EXERCISE GOAL
The lines from the top of the records below through the one containing "发表于 2020-6-25 11:35" are to be transcribed exactly, and nothing else is to be added.

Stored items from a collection
· · · · ·

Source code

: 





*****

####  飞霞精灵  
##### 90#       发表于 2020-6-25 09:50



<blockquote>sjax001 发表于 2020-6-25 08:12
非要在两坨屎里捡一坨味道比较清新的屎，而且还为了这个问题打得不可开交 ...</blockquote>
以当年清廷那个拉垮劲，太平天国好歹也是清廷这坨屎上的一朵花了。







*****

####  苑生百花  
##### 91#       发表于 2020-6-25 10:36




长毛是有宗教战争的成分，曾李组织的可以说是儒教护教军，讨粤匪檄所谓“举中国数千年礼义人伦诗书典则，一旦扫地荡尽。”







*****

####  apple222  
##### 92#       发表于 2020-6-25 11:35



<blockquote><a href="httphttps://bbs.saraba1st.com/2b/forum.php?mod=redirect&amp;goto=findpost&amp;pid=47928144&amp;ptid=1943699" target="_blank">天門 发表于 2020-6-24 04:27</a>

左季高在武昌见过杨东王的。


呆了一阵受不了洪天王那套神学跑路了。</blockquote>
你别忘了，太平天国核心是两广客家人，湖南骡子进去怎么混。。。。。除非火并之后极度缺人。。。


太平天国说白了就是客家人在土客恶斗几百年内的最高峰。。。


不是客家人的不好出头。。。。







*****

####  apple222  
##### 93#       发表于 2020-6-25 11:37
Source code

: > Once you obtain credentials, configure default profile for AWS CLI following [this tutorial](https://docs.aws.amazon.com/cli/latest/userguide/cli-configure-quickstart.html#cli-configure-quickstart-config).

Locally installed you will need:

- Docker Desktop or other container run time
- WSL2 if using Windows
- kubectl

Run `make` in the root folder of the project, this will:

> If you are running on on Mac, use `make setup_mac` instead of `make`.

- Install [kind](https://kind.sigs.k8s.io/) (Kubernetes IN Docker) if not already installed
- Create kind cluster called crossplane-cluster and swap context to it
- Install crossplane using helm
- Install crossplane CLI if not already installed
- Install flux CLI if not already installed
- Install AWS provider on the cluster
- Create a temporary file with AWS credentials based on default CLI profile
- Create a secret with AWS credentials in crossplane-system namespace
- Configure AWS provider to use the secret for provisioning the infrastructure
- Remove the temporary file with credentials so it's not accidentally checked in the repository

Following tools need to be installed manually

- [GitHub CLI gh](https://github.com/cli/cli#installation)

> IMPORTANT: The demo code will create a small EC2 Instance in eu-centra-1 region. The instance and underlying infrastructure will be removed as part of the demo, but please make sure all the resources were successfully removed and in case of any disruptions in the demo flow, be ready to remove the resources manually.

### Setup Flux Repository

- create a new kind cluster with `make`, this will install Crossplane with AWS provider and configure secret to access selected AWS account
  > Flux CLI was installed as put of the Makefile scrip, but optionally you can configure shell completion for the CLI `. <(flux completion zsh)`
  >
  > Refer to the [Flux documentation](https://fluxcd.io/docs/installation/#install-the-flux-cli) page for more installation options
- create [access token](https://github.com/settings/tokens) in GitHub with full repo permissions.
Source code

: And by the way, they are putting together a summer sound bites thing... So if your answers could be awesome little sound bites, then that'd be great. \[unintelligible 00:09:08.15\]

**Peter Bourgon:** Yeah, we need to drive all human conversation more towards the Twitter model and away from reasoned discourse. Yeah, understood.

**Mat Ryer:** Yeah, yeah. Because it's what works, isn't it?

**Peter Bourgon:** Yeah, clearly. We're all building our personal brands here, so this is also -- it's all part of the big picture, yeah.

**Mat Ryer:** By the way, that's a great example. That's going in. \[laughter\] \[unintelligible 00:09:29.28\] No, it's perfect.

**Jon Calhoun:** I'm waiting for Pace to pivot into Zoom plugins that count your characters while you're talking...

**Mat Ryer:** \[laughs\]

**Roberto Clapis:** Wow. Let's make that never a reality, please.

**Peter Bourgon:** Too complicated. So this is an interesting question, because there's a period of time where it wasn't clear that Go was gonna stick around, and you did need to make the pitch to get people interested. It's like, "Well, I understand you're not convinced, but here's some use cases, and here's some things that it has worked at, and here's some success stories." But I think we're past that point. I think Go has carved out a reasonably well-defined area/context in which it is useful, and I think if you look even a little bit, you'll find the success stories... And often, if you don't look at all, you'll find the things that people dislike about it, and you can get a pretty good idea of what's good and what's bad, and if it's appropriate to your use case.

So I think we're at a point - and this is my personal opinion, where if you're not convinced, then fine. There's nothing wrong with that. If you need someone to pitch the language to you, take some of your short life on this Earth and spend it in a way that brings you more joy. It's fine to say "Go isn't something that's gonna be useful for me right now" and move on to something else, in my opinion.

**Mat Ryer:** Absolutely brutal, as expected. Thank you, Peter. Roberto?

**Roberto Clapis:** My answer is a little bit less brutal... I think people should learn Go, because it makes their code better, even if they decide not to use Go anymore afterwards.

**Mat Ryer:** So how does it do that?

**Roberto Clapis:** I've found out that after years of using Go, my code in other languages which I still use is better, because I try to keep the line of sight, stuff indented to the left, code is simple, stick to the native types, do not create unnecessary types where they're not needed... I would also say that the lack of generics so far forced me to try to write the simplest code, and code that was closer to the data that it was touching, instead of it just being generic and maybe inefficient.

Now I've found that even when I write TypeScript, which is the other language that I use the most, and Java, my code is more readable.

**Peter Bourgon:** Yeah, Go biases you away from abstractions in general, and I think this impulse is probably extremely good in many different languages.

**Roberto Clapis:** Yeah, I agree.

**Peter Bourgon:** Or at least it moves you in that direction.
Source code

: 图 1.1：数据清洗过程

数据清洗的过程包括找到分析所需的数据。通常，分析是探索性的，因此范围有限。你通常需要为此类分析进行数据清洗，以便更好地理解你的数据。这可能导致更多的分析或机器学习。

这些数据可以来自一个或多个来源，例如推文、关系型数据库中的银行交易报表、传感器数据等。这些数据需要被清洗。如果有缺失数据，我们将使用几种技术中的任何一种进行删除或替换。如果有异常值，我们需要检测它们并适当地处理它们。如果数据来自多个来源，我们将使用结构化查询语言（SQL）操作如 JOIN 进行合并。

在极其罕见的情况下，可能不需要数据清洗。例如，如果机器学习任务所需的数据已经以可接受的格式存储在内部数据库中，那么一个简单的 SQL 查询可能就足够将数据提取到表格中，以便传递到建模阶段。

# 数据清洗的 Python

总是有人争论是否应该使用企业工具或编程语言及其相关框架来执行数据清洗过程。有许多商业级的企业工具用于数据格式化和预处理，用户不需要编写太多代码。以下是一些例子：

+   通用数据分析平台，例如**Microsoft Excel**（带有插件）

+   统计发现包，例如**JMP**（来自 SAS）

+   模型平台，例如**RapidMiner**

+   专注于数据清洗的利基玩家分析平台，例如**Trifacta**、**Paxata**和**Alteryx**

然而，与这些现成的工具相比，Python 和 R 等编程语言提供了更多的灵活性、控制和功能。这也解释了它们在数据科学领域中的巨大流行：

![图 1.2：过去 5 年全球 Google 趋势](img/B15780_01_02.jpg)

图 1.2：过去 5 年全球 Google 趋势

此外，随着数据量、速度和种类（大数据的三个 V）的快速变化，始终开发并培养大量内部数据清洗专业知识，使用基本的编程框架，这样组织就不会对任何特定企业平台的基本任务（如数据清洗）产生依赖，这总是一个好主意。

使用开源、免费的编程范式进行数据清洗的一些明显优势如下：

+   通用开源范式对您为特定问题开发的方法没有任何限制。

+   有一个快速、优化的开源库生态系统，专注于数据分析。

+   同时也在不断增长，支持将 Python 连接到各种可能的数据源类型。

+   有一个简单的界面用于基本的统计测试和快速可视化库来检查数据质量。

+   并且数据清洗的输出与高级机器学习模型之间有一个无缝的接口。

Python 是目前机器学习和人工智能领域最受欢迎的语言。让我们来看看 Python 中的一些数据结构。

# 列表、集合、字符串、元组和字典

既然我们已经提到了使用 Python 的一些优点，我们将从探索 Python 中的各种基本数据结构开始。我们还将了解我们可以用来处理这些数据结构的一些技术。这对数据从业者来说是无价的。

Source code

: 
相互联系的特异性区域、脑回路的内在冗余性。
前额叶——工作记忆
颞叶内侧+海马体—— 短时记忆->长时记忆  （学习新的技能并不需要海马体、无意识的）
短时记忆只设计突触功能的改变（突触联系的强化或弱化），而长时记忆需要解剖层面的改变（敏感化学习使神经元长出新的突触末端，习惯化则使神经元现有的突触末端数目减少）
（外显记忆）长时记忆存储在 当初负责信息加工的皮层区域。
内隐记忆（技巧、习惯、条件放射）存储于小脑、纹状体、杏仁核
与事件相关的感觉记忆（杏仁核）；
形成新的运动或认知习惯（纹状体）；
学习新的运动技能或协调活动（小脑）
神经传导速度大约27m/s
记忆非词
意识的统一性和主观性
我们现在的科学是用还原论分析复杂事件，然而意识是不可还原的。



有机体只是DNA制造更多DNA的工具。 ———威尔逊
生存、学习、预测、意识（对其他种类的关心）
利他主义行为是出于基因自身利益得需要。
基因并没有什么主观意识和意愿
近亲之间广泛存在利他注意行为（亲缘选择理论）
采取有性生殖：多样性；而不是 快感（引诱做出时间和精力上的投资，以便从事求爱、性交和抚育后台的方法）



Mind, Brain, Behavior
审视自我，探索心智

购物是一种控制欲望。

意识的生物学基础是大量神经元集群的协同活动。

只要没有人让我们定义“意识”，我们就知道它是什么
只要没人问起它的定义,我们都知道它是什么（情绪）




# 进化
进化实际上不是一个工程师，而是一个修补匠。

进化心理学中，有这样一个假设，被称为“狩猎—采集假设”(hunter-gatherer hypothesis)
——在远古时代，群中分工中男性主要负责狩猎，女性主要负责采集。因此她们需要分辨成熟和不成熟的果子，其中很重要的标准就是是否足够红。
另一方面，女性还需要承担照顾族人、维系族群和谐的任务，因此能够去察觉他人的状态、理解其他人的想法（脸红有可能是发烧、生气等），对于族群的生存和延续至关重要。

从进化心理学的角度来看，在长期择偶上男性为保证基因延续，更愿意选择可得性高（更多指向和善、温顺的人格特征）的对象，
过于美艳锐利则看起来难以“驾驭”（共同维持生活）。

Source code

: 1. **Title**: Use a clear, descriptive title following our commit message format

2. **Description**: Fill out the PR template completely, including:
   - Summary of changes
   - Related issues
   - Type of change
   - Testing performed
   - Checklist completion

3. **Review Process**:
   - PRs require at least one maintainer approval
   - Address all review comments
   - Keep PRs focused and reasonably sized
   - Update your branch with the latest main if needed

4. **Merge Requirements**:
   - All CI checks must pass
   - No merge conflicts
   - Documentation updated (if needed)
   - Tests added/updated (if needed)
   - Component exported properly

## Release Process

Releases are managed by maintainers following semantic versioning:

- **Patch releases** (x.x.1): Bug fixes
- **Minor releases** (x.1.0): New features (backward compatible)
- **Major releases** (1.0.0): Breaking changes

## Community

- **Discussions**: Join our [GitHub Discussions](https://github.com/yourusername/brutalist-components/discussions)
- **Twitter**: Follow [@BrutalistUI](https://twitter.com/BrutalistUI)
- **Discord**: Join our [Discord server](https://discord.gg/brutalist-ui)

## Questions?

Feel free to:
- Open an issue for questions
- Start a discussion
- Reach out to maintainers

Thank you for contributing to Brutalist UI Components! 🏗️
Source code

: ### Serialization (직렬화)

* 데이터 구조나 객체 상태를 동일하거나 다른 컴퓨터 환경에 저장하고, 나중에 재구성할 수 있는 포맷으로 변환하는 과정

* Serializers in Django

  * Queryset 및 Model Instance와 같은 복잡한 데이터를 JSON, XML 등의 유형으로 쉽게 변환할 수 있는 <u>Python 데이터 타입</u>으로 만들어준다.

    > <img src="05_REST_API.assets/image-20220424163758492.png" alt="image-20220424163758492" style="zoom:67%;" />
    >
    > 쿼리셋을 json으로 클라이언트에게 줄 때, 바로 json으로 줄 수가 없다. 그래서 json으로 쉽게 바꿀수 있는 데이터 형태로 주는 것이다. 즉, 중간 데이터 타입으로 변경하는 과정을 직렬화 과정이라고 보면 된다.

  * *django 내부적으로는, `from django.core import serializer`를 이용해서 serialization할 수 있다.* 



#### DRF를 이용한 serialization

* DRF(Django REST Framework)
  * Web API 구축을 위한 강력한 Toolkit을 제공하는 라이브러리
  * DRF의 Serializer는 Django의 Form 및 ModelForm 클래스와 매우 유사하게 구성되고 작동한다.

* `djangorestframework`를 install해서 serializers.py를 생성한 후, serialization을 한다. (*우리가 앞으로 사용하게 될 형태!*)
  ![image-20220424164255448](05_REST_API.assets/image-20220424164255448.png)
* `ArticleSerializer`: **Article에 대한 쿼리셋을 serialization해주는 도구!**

· · · · ·

EXERCISE RESPONSE
Source code

: 





*****

####  飞霞精灵  
##### 90#       发表于 2020-6-25 09:50



<blockquote>sjax001 发表于 2020-6-25 08:12
非要在两坨屎里捡一坨味道比较清新的屎，而且还为了这个问题打得不可开交 ...</blockquote>
以当年清廷那个拉垮劲，太平天国好歹也是清廷这坨屎上的一朵花了。







*****

####  苑生百花  
##### 91#       发表于 2020-6-25 10:36




长毛是有宗教战争的成分，曾李组织的可以说是儒教护教军，讨粤匪檄所谓“举中国数千年礼义人伦诗书典则，一旦扫地荡尽。”







*****

####  apple222  
##### 92#       发表于 2020-6-25 11:35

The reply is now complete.